Language that was added to Conn. Gen. Stat. §12-494 by Public Act 85-480 was repealed, with the tax being imposed once again on deeds, instruments or writings conveying an interest in real property, rather than on the privilege of making a sale of an interest in real property.

Public Act 89-205 pertains to conveyances made on or after October 1, 1989.

III. CONVEYANCES BY A TRUSTEE IN A CASE UNDER CHAPTER 7

Chief Judge Robert L. Krechevsky, United States Bankruptcy Court (D. Conn.), concluded that conveyances made by a chapter 7 trustee liquidating a debtor's estate were subject to State and Municipal real estate conveyance taxes, construing the provisions of 28 U.S.C. §960 as applying to the activities of a liquidating trustee. Hoffman v. R & E Builders, Inc. (in re Woodland Builders, Inc. (Bankr. Case No. 2-87-00660)) (Bankr. Ct. D. Conn. July 1, 1988).

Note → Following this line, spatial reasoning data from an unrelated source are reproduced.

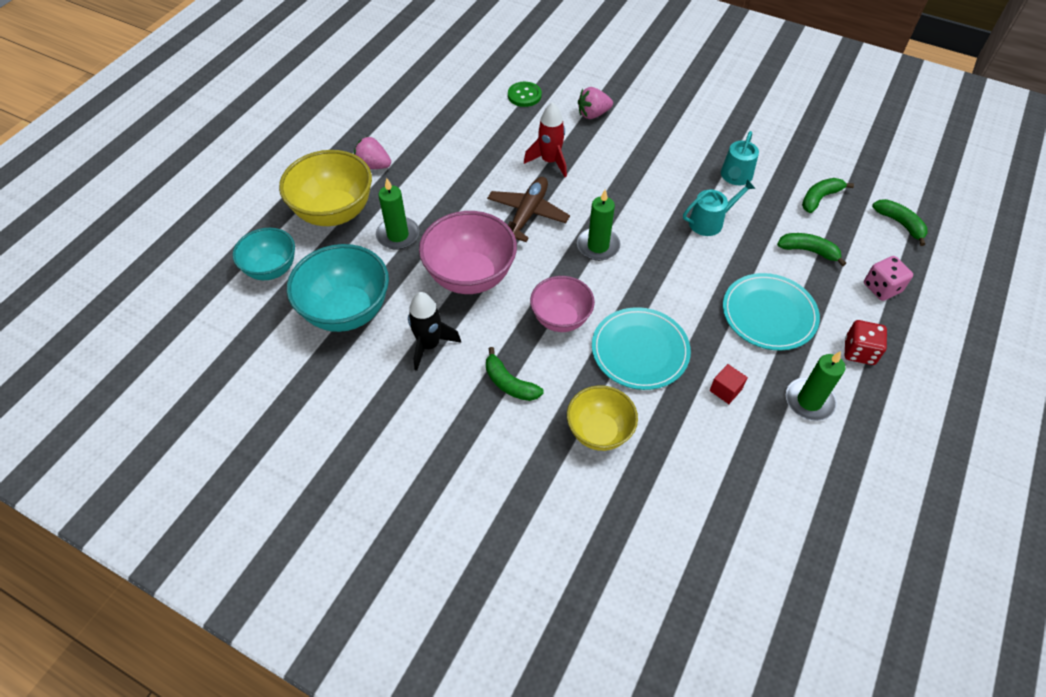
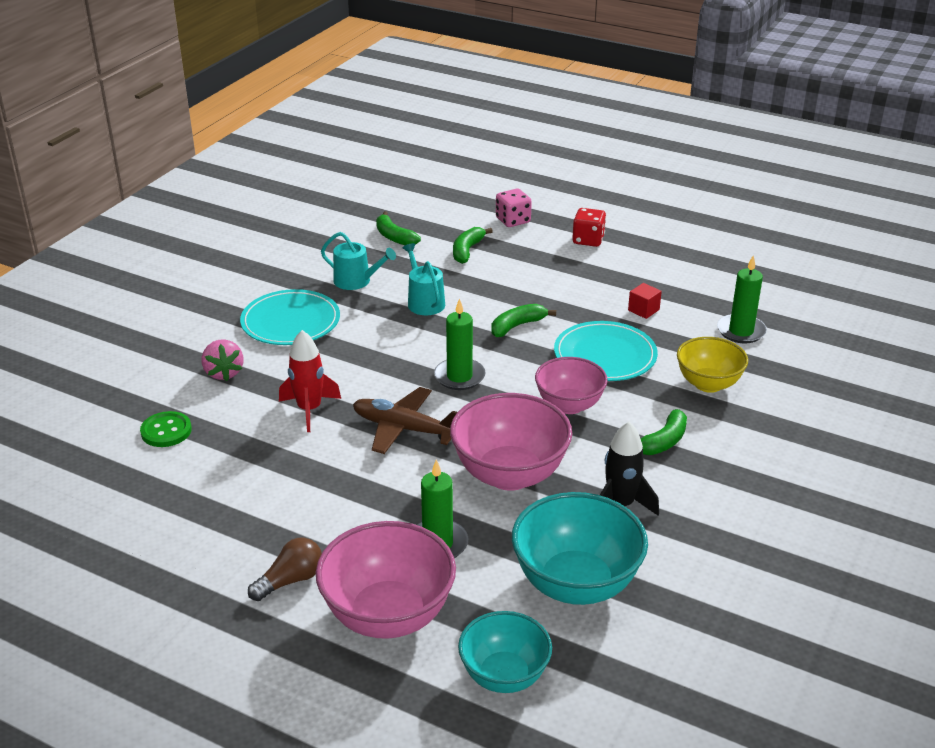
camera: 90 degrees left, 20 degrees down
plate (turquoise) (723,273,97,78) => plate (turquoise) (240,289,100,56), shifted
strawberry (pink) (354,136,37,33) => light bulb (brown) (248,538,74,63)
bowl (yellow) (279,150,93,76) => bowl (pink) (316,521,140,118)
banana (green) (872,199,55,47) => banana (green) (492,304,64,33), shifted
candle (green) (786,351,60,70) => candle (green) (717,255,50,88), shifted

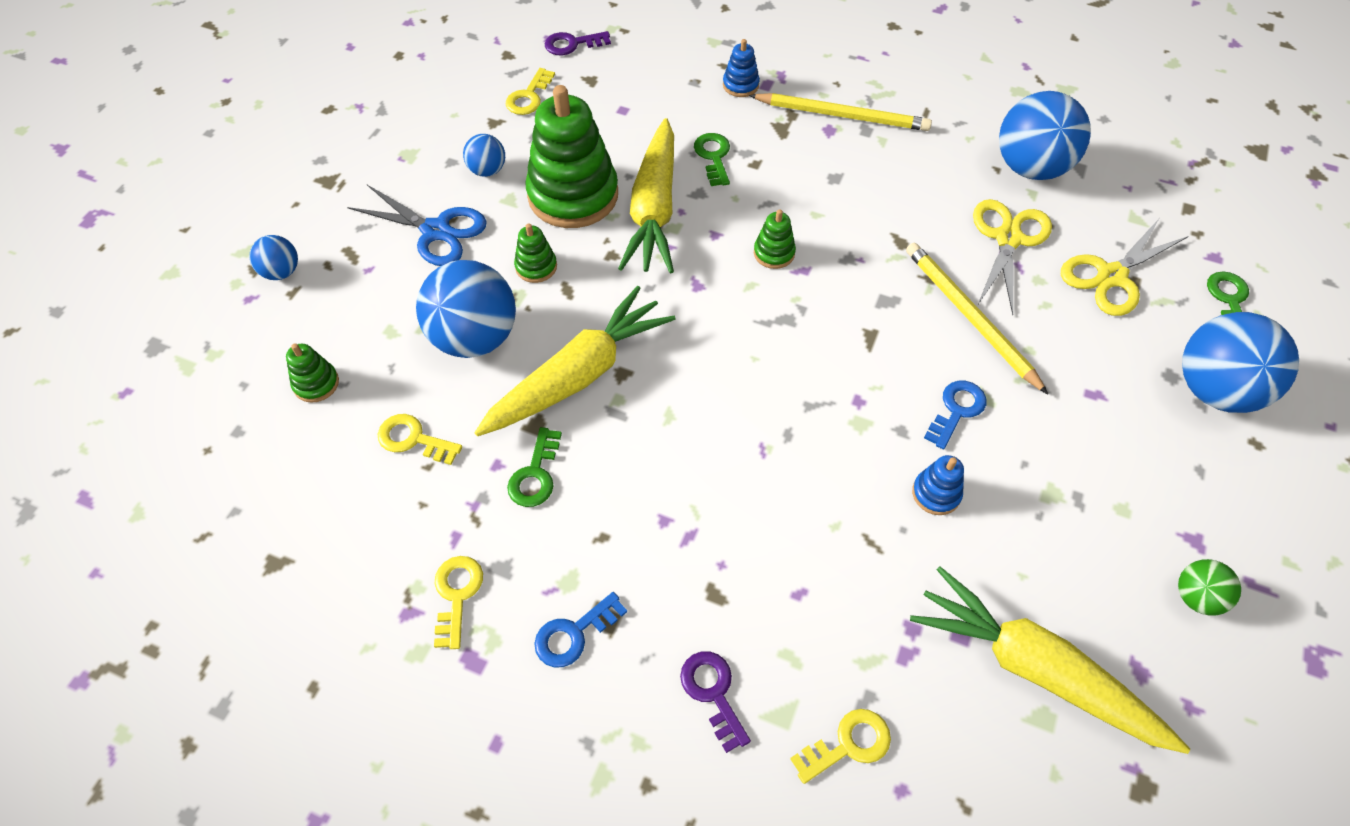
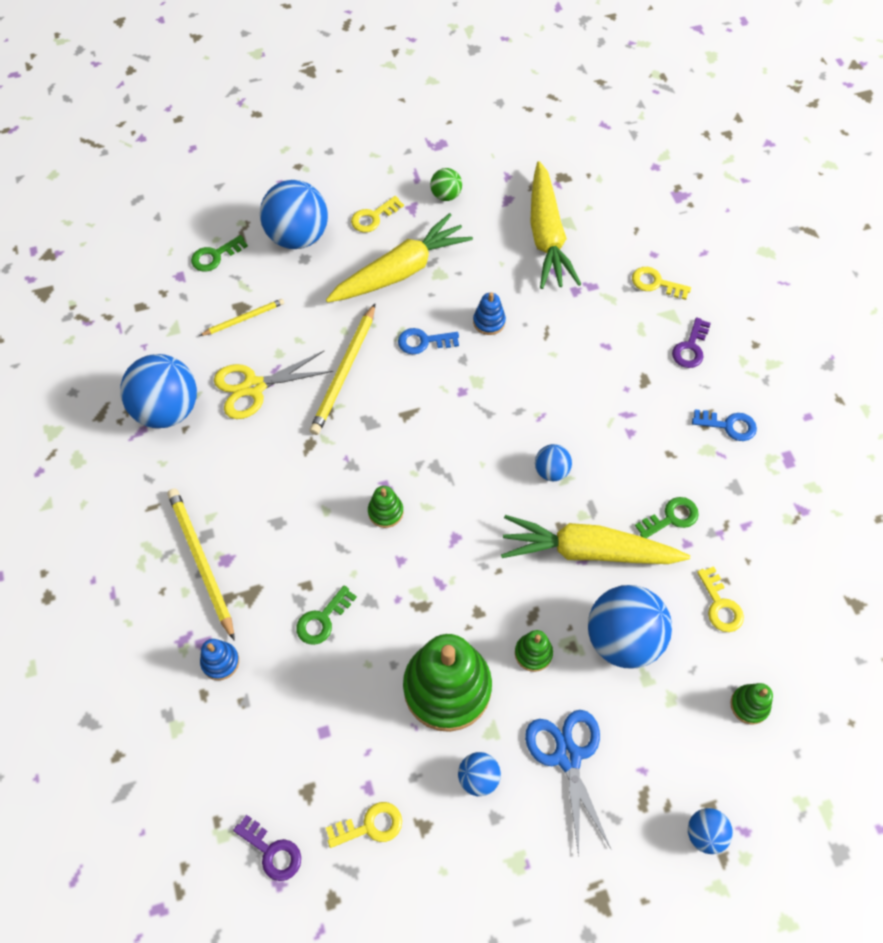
camera: 130 degrees left, 5 degrees up
scissors (yellow) (1061,219,128,97) => pencil (yellow) (199,299,85,37)
carrot (yellow) (618,118,56,156) => carrot (yellow) (326,213,147,90), shifted
key (yellow) (434,556,49,93) => key (yellow) (351,196,53,36), shifted
nothing => ball (blue) (535,444,37,37)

On March 2, 1989, United States District Court Judge Alan H. Nevas affirmed the decision. In the recently decided Calif. St. Bd. of Equalization v. Sierra Summit, Inc., 490 U.S. ____, 104 L. Ed. 2d 910 (1989), the United States Supreme Court rejected an argument that a bankruptcy trustee was an arm of the government and interpreted the provisions of 28 U.S.C. §960 in the same manner as Judge Krechevsky had. Subsequently, the appeal to the United States Court of Appeals, Second Circuit, from Judge Nevas's decision by the trustee in Woodland Builders, Inc. was dismissed. Because the Department notified Town Clerks of Judge Krechevsky's decision on August 11,1988, the decision is applicable to conveyances made by trustees in cases under chapter 7 on or after that date.

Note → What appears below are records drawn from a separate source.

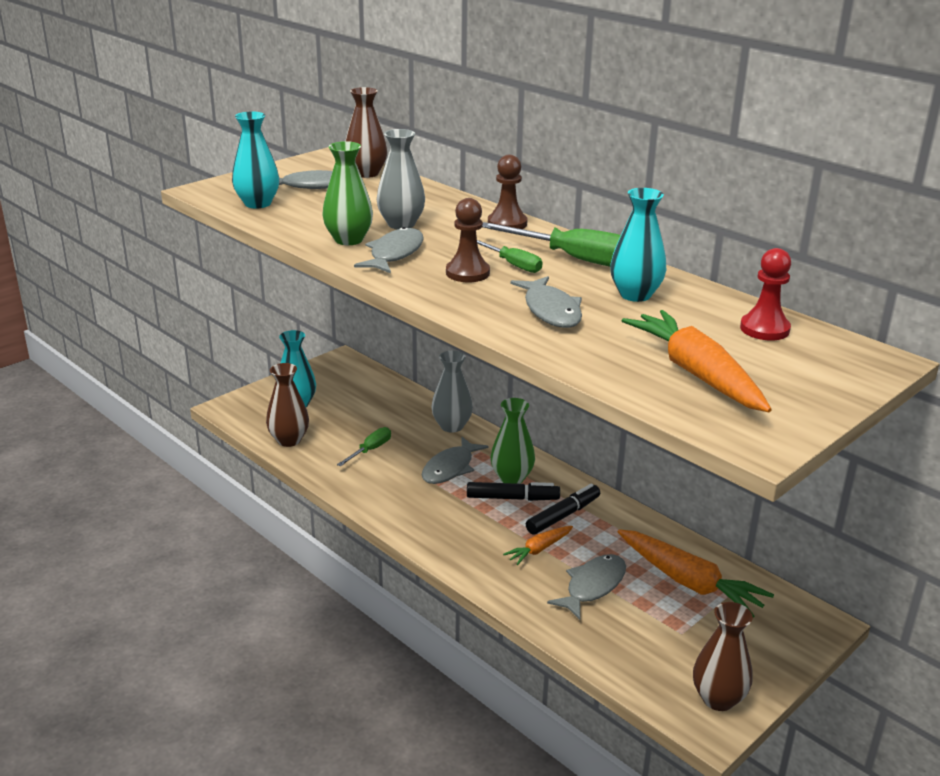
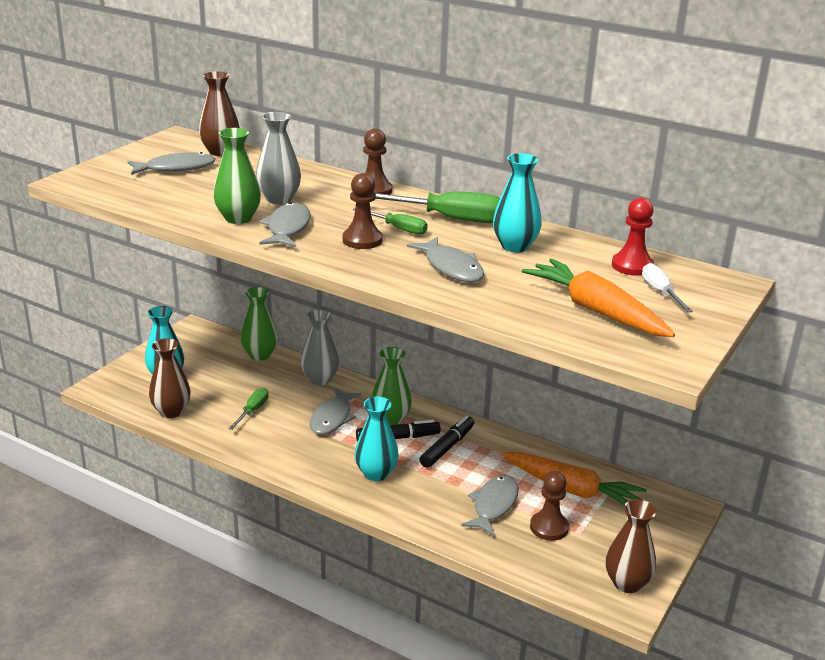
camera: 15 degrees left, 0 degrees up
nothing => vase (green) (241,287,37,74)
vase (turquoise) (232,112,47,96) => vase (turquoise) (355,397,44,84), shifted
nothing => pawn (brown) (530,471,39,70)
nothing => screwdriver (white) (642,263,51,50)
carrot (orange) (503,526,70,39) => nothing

The Department's position is that conveyances made by a debtor or trustee in a case under chapter 13 are subject to State and Municipal real estate conveyance taxes. (For conveyances made in certain cases under chapter 11, see Conn. Agencies Regs. §12-494-2(b)(2).)

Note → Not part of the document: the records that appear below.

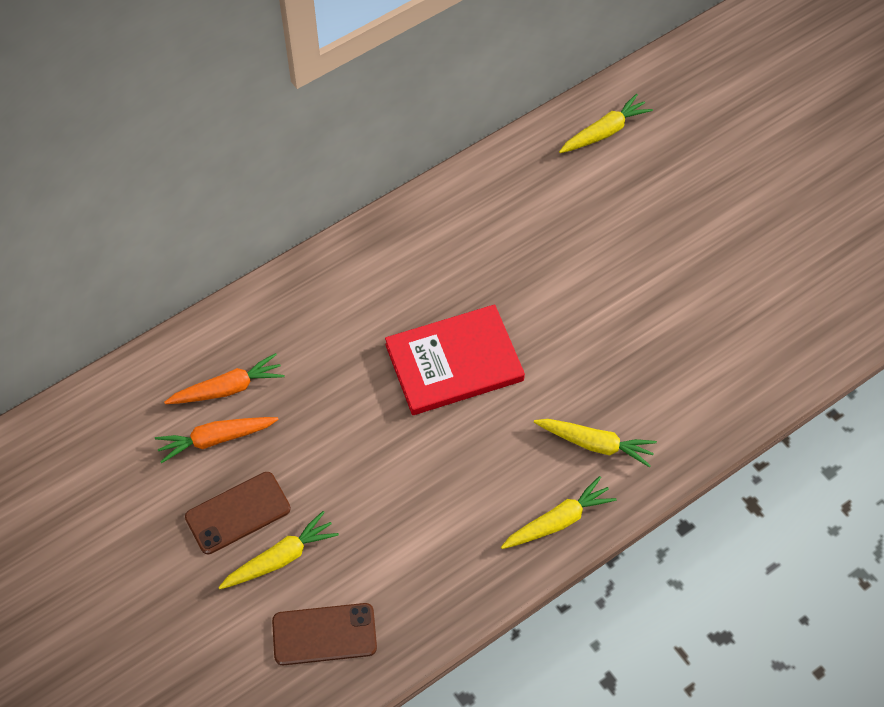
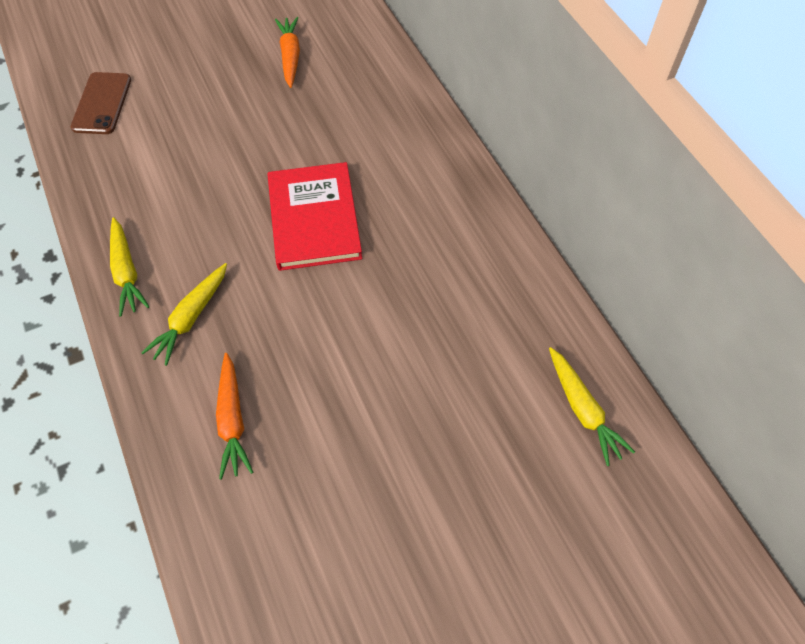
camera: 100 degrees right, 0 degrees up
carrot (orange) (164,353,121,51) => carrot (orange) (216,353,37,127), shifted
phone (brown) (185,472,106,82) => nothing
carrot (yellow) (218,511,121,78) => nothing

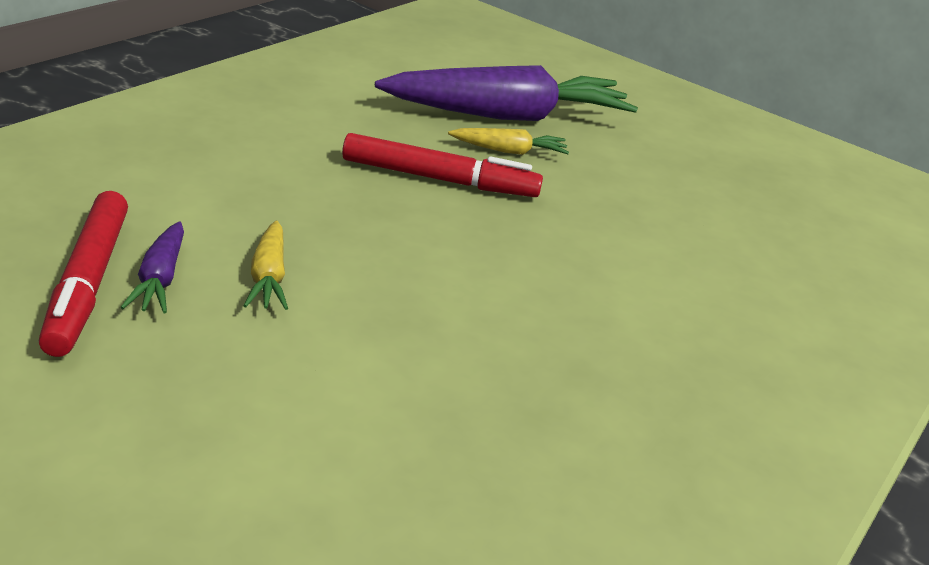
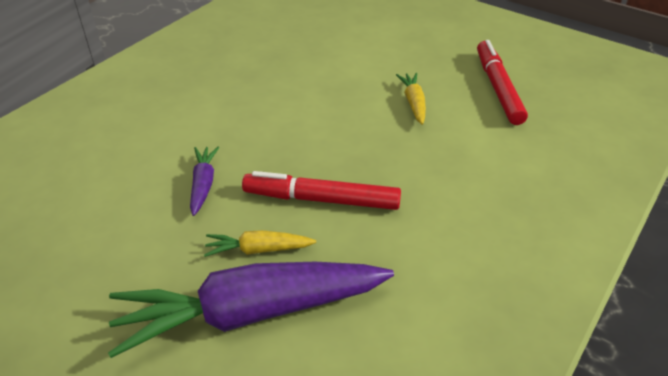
camera: 175 degrees left, 10 degrees up
carrot (purple) (120,221,64,93) => carrot (purple) (190,147,30,69), shifted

IV. ATTORNEY GENERAL OPINION

The Commissioner requested an opinion from the Attorney General on the taxability of four types of conveyances. In an opinion issued August 15, 1989, the Attorney General has advised the Commissioner that, "[b]ecause the intent of Connecticut's real estate conveyance tax remains essentially the same as that of the repealed federal Documentary Stamp Tax, ... the approach taken by the federal regulations is of continuing validity and should be followed in administering the Connecticut act ... [T]he four categories of transactions ... are taxable to the same extent as provided in the federal regulations [26 C.F.R. §47.4361-1 et seq.]." Accordingly, the following types of conveyances are subject to State and Municipal real estate conveyance taxes:

1. A conveyance to a corporation in exchange for shares of its capital stock, whether or not such shares are exchanged. 26 C.F.R. § 47.4361-2(a)(7). (Not uncommonly, such a conveyance is also a transfer described in 26 U.S.C. § 351.)

2. A conveyance by a partner to a partnership as a contribution of partnership assets. 26 C.F.R. §47.4361-2(a)(12).

3. A conveyance of partnership realty to a partner, in consideration for partner's withdrawal or where there is a termination of the partnership. 26 C.F.R. §§47.4361-2(a)(12) and 47.4383-1.

4. A conveyance of corporate realty to a shareholder, upon liquidation or dissolution of the corporation, provided Conn. Gen. Stat. §12-498(a)(8) is not implicated. 26 C.F.R. §47.4361-2(a)(8). Such a conveyance, if subject to the debts of the corporation, is taxable; however, if there are no debts and the conveyance is made solely for the cancellation and retirement of the stock, the tax does not apply.

The Attorney General Opinion is applicable to conveyances made on or after the date of this Technical Advisory.